5

I'm using the BreakIterator class in Java to break paragraph into sentences. This is my code :

public Map<String, Double> breakSentence(String document) {
    sentences = new HashMap<String, Double>();
    BreakIterator bi = BreakIterator.getSentenceInstance(Locale.US);
    bi.setText(document);

    Double tfIdf = 0.0;
    int start = bi.first();
    for(int end = bi.next(); end != BreakIterator.DONE; start = end, end = bi.next()) {
        String sentence = document.substring(start, end);

        sentences.put(sentence, tfIdf);
    }

    return sentences;
}

The problem is when the paragraph contain titles or numbers, for example :

"Prof. Roberts trying to solve a problem by writing a 1.200 lines of code."

What my code will produce is :

sentences :
Prof
Roberts trying to solve a problem by writing a 1
200 lines of code

Instead of 1 single sentence because of the period in titles and numbers.

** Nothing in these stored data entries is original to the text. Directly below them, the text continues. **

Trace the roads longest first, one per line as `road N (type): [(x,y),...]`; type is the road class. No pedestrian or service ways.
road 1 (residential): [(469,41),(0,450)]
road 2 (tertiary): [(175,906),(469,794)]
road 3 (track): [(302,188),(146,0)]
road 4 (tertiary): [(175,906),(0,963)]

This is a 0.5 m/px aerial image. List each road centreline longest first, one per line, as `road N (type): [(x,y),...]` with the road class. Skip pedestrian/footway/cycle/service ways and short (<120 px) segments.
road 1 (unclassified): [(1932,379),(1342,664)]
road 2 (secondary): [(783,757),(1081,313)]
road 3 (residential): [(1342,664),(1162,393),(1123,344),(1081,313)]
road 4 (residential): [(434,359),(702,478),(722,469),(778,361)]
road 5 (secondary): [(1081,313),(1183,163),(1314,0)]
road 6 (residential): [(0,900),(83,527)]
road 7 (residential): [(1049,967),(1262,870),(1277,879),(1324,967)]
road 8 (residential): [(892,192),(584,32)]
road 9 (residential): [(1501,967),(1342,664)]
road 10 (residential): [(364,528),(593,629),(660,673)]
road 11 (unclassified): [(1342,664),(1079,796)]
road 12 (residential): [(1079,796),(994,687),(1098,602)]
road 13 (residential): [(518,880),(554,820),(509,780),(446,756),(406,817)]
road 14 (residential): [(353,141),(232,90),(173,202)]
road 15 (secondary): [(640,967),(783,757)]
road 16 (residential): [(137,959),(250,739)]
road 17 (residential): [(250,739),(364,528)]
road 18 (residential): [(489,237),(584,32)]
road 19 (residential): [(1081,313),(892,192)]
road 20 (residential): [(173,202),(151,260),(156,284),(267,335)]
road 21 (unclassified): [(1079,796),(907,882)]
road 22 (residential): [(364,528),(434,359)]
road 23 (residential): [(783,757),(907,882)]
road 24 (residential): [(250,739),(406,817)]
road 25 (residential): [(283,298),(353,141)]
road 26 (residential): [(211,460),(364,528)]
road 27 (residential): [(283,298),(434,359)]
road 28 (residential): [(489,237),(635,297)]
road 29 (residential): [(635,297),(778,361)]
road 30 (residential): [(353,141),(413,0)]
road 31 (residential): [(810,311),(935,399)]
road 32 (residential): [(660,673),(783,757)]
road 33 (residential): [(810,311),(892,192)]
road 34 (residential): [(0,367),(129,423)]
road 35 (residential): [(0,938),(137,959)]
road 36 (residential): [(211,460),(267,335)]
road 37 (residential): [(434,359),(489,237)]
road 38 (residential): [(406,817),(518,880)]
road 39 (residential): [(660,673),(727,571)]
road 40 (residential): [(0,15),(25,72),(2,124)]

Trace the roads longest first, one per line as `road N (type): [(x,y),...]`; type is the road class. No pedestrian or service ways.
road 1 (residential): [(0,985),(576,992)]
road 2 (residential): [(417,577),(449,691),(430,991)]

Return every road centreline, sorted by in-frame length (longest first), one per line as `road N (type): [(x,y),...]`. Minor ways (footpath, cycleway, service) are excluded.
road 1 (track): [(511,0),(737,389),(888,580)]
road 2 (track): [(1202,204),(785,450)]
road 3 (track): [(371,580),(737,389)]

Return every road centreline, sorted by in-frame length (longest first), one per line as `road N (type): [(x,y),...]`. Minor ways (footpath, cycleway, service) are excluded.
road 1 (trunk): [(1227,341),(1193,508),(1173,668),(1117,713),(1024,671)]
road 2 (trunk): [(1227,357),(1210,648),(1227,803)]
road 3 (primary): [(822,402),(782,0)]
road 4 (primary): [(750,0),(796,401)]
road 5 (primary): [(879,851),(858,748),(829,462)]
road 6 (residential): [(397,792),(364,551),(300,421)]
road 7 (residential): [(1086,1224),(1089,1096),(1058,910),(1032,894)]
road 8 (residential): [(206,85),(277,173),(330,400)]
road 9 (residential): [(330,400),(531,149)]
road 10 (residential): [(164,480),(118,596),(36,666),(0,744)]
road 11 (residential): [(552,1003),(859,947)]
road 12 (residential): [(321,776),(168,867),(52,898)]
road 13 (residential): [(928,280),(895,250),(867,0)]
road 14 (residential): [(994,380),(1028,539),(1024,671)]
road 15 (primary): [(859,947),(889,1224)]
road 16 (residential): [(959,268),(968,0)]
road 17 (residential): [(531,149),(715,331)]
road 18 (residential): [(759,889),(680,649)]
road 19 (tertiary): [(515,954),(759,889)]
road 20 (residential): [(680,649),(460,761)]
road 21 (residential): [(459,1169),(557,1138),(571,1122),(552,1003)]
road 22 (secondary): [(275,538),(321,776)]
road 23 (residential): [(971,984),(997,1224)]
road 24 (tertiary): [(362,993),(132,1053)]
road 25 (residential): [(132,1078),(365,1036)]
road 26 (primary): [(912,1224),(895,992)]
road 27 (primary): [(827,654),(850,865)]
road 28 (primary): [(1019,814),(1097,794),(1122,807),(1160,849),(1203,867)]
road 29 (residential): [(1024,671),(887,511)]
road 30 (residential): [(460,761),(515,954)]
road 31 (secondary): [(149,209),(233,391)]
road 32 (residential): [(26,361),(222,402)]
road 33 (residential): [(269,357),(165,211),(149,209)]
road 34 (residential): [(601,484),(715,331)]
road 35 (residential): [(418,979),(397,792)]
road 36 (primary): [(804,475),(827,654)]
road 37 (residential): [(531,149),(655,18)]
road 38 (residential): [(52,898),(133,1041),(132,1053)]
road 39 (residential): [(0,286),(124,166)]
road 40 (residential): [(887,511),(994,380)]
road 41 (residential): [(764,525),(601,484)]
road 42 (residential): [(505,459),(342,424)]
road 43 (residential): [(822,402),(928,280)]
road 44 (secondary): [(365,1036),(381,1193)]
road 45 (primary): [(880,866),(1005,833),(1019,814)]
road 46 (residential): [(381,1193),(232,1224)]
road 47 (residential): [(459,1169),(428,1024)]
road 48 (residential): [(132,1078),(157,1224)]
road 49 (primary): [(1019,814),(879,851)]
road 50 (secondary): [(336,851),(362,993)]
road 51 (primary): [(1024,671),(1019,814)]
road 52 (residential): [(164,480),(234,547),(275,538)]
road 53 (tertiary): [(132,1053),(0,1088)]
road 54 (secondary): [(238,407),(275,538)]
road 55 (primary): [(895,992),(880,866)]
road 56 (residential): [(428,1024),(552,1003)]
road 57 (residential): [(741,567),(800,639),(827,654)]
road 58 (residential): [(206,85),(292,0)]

Is there a way to fix this to handle titles and numbers with Java?

james.garriss
  • 12,959
  • 7
  • 83
  • 96
caesardo
  • 348
  • 6
  • 15
  • I'm puzzled... This line from the documentation suggests there _should_ be a way to do it: "_Sentence boundary analysis allows selection with correct interpretation of periods within numbers and abbreviations, and trailing punctuation marks such as quotation marks and parentheses..._" That said, I've never used a `BreakIterator`. – jahroy Jun 18 '13 at 02:14
  • 1
    The 1.200 doesn't get split for me, though Prof. does get split. – user93353 Jun 18 '13 at 02:17
  • You may want to create your own method for that. and set up exceptions for prof. "mr." "Mrs." or any other variants you may run across in your input. – leigero Jun 18 '13 at 02:20
  • @user93353 - `Prof` will not get split if the next word does **not** begin with a capital letter... – jahroy Jun 18 '13 at 03:17
  • @leigero can you give me an illustration about setting up a method to handle it? will regex solve this problem? – caesardo Jun 18 '13 at 04:10
  • If you really want a robust solution, you should use a library. Here's [an answer](http://stackoverflow.com/a/4373687/778118) that suggests one. – jahroy Jun 19 '13 at 03:51
  • This problem is AI hard, so good luck. – Raedwald Jun 19 '13 at 07:19
  • While the `BreakIterator` has a lot going for it, it's not as smart as it should be. For example, it sees this as 2 sentences: "My favorite president is George W. Bush." It breaks on the period after the W. – james.garriss Jan 11 '16 at 16:56

2 Answers2

6

Well this is a bit of a tricky situation, and I've come up with a sticky solution, but it works nevertheless. I'm new to Java myself so if a seasoned veteran wants to edit this or comment on it and make it more professional by all means, please make me look better.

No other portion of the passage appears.